### TO DO:
(a) In the seed-image passage, what has replaced the old Newtonian clockwork cosmos as the way the universe is described?
(b) In the seed-image passage, list each feature that the last sentence attributes to the universe as modern science describes it.
(c) Using the seed-image passage, explain what supports its statement that our individual biographies are important.

### TEXT SEGMENT:
## START

The key to our life lies not so much in the events of our living, what happens to us, as in that fateful seed-image, that original vision of what we are meant to be, from the moment of conception or before.

I wonder if the whole identity in diversity question doesn't go much further than just the four or nine types of the Myers-Briggs or Enneagram models .. down to that unique individual image that resides in all of us six billion types on the planet. It is as if the moment we are born, the universe asks a question, and our lived-out life is the answer. "Events grow," wrote Ralph Waldo Emerson, "on the same stem as persons." Our individual biographies are important.

This past century's science has altered the way we look at everything. The old Newtonian clockwork cosmos has given way. Now the universe is described by relativity theory and by quantum mechanics. It's more like that curious storybook wonderland Alice plummeted into -- a huge swarm of ghostly particles in energetic communion, one with another, bubbling up and bursting out of nothing to expand, along with time itself, into immensity, and one in which the whole is physically implied in each and every part.

## END

### DATA ROWS:
## START

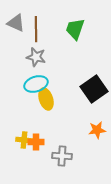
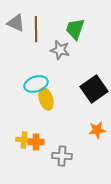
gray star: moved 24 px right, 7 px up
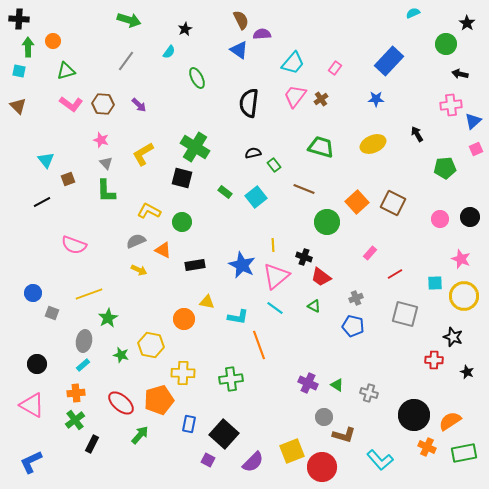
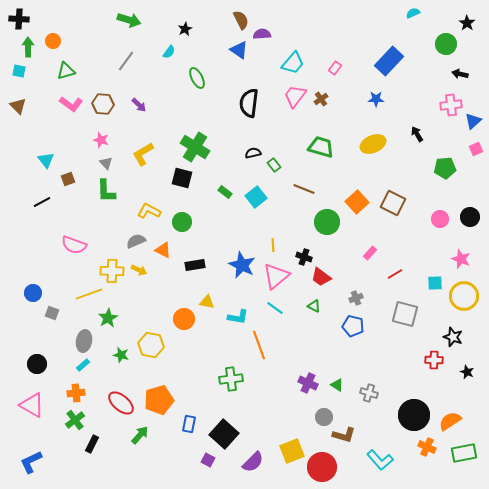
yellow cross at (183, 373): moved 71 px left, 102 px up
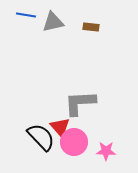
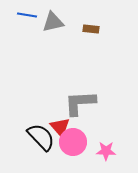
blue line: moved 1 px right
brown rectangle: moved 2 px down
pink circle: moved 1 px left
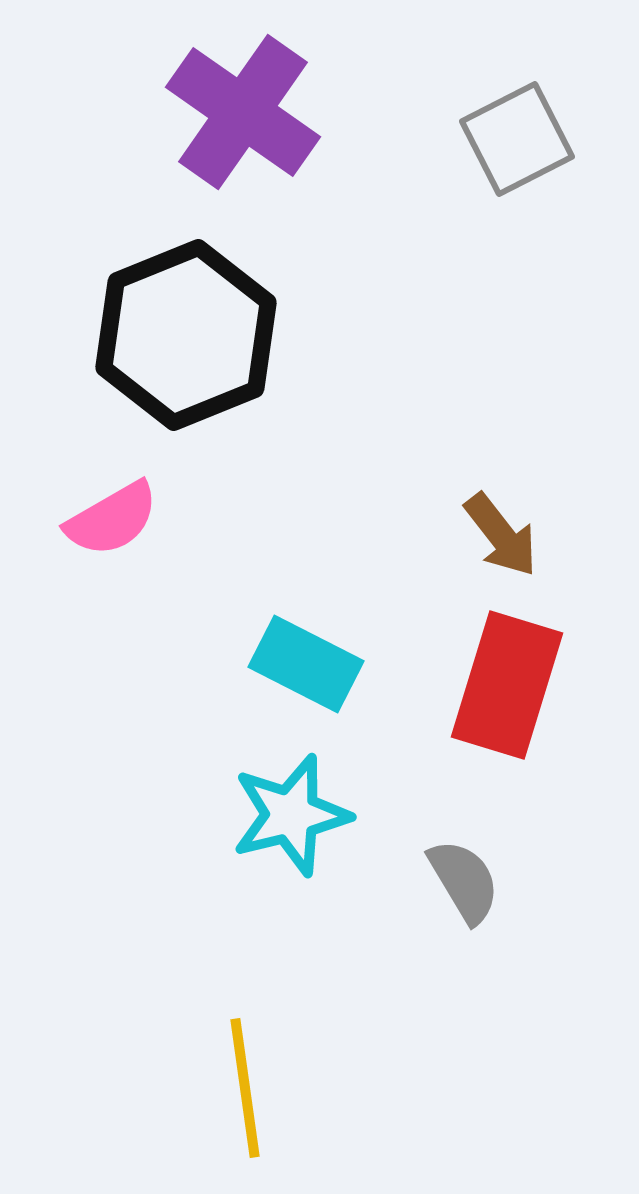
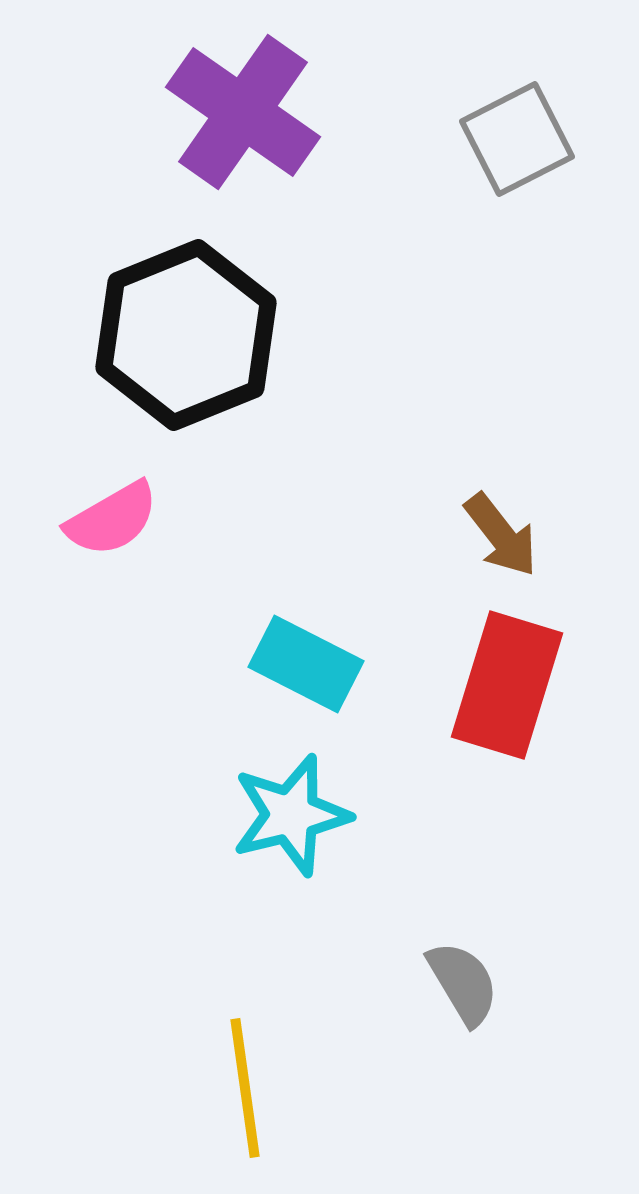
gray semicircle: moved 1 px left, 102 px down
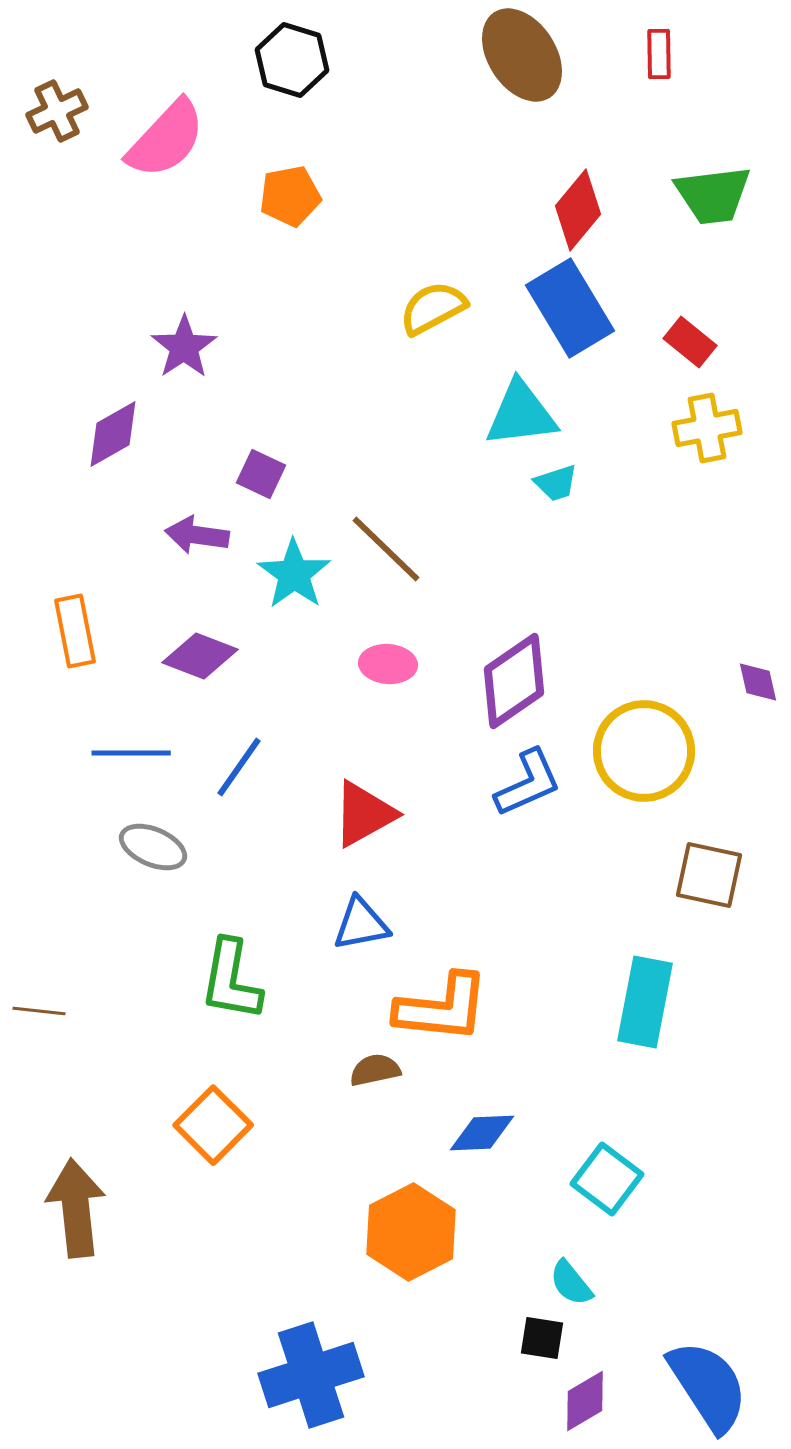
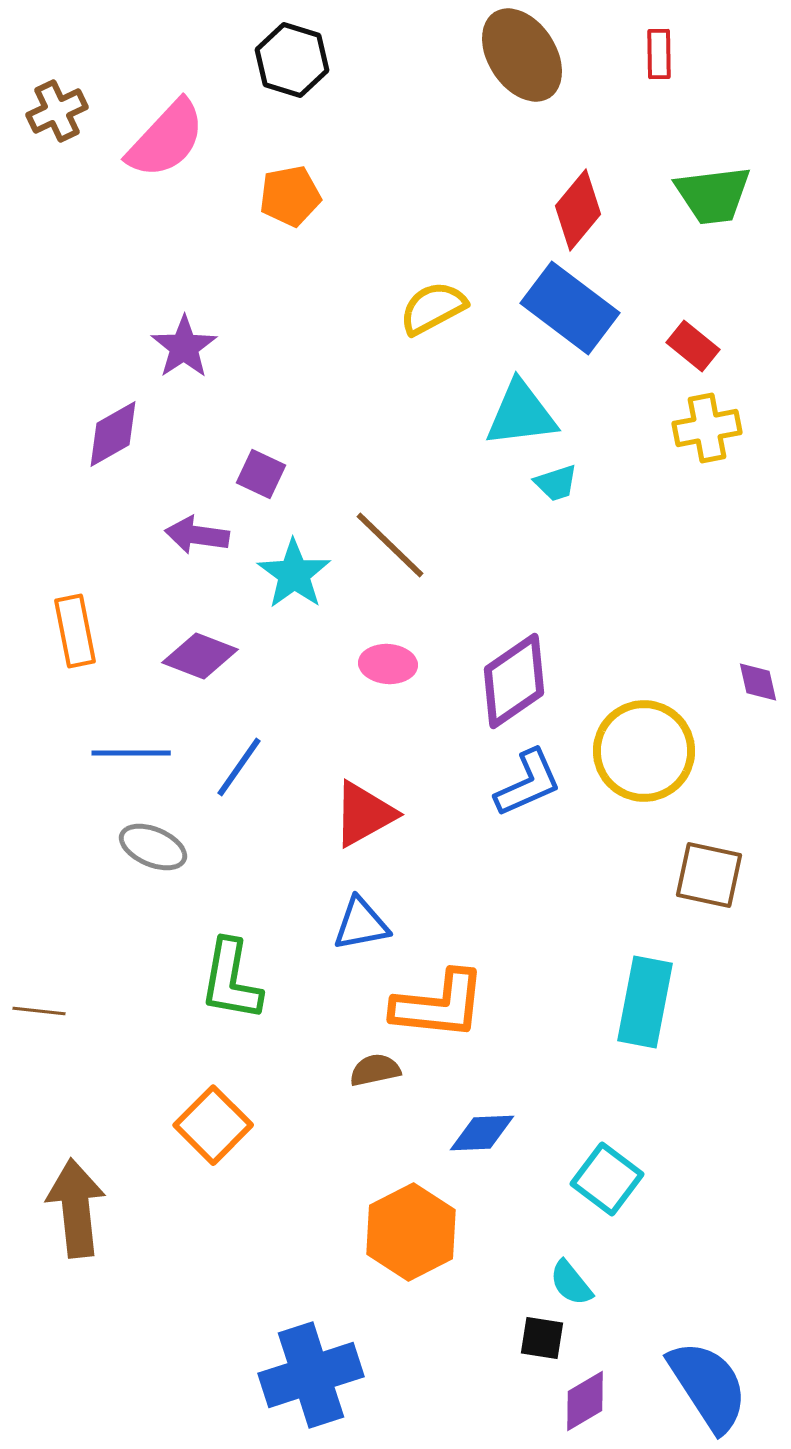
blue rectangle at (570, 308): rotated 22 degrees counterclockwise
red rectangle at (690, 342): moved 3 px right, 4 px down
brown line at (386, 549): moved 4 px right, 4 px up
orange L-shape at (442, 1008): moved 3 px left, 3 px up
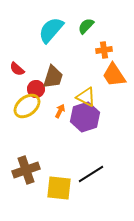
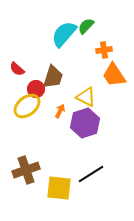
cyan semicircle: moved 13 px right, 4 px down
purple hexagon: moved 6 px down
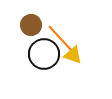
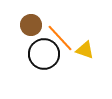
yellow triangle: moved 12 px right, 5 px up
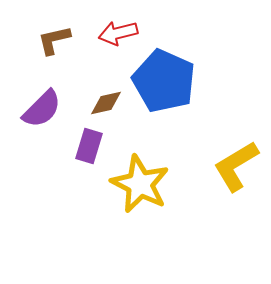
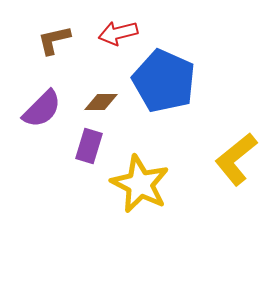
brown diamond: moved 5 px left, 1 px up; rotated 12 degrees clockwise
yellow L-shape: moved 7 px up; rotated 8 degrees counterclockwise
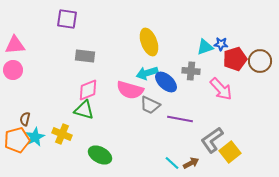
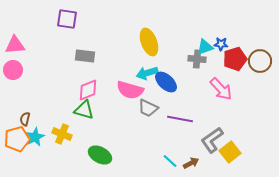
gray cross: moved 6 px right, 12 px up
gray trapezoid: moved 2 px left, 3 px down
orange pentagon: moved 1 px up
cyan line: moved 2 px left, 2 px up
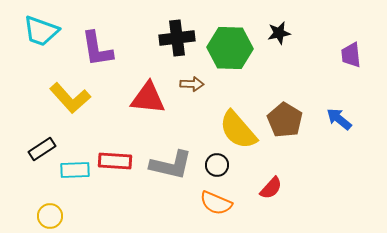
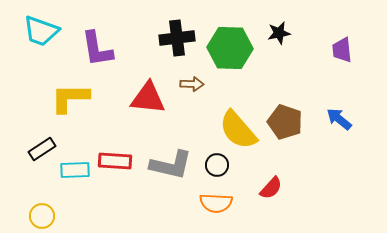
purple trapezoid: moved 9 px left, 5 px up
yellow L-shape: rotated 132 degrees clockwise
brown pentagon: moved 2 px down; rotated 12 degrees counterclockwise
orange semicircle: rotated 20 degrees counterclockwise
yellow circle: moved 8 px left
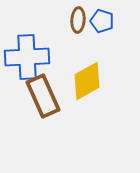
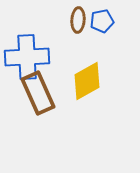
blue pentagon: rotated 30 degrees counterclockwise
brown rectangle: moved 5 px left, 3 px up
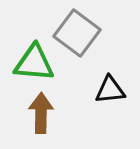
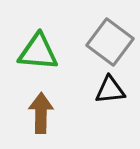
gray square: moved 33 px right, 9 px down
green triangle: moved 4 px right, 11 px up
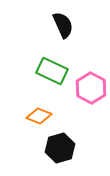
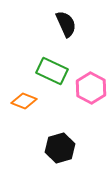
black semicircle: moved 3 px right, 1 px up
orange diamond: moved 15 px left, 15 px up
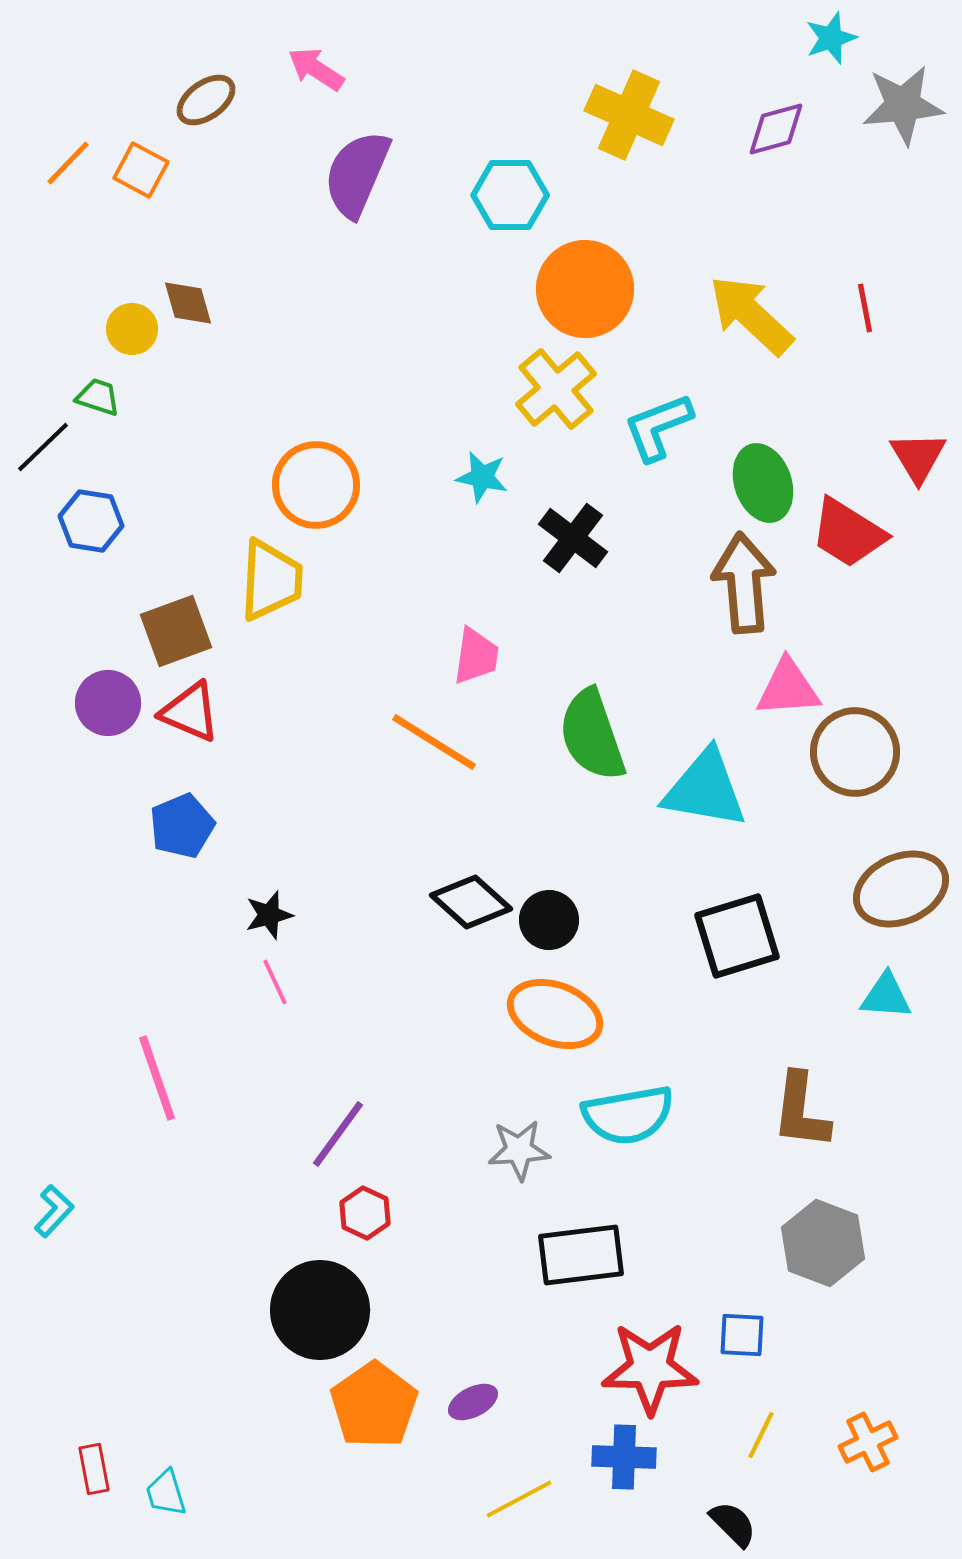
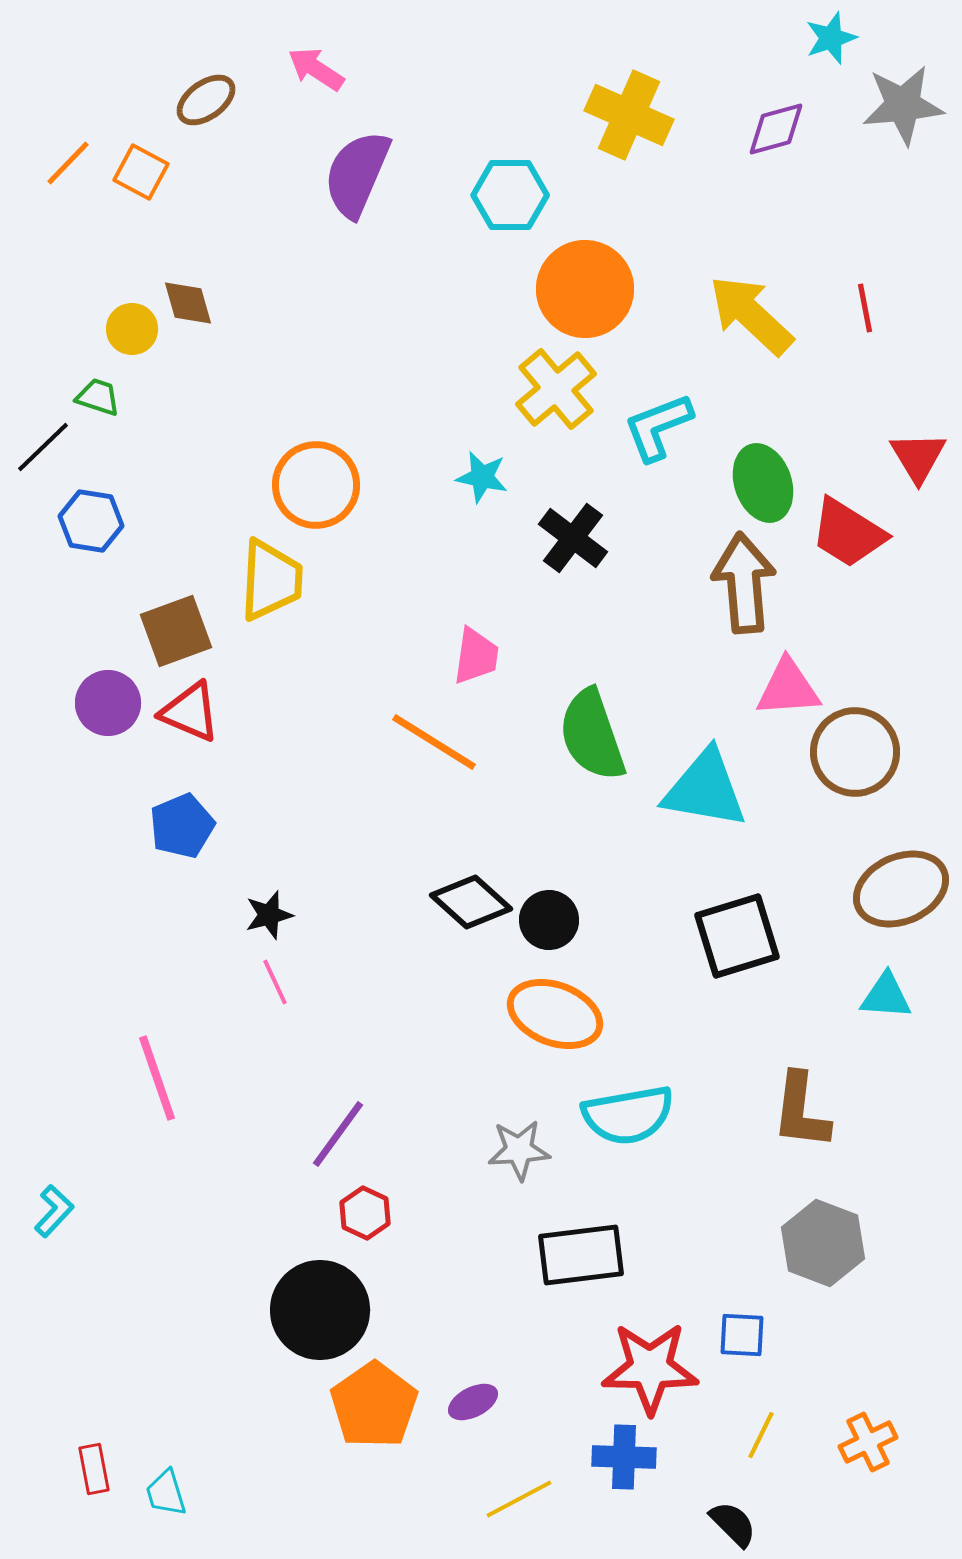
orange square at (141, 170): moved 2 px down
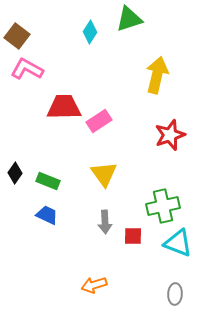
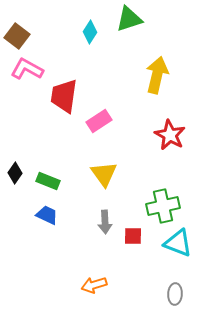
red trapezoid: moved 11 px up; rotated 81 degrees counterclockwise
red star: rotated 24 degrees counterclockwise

## END

### SET OF ANSWERS:
(a) Relativity theory and quantum mechanics.

(b)
- A huge swarm of ghostly particles in energetic communion, one with another
- Bubbling up and bursting out of nothing
- Expanding, along with time itself, into immensity
- The whole is physically implied in each and every part

(c) The passage says that when we are born, the universe asks a question and our lived-out life is the answer. It also quotes Ralph Waldo Emerson: "Events grow on the same stem as persons."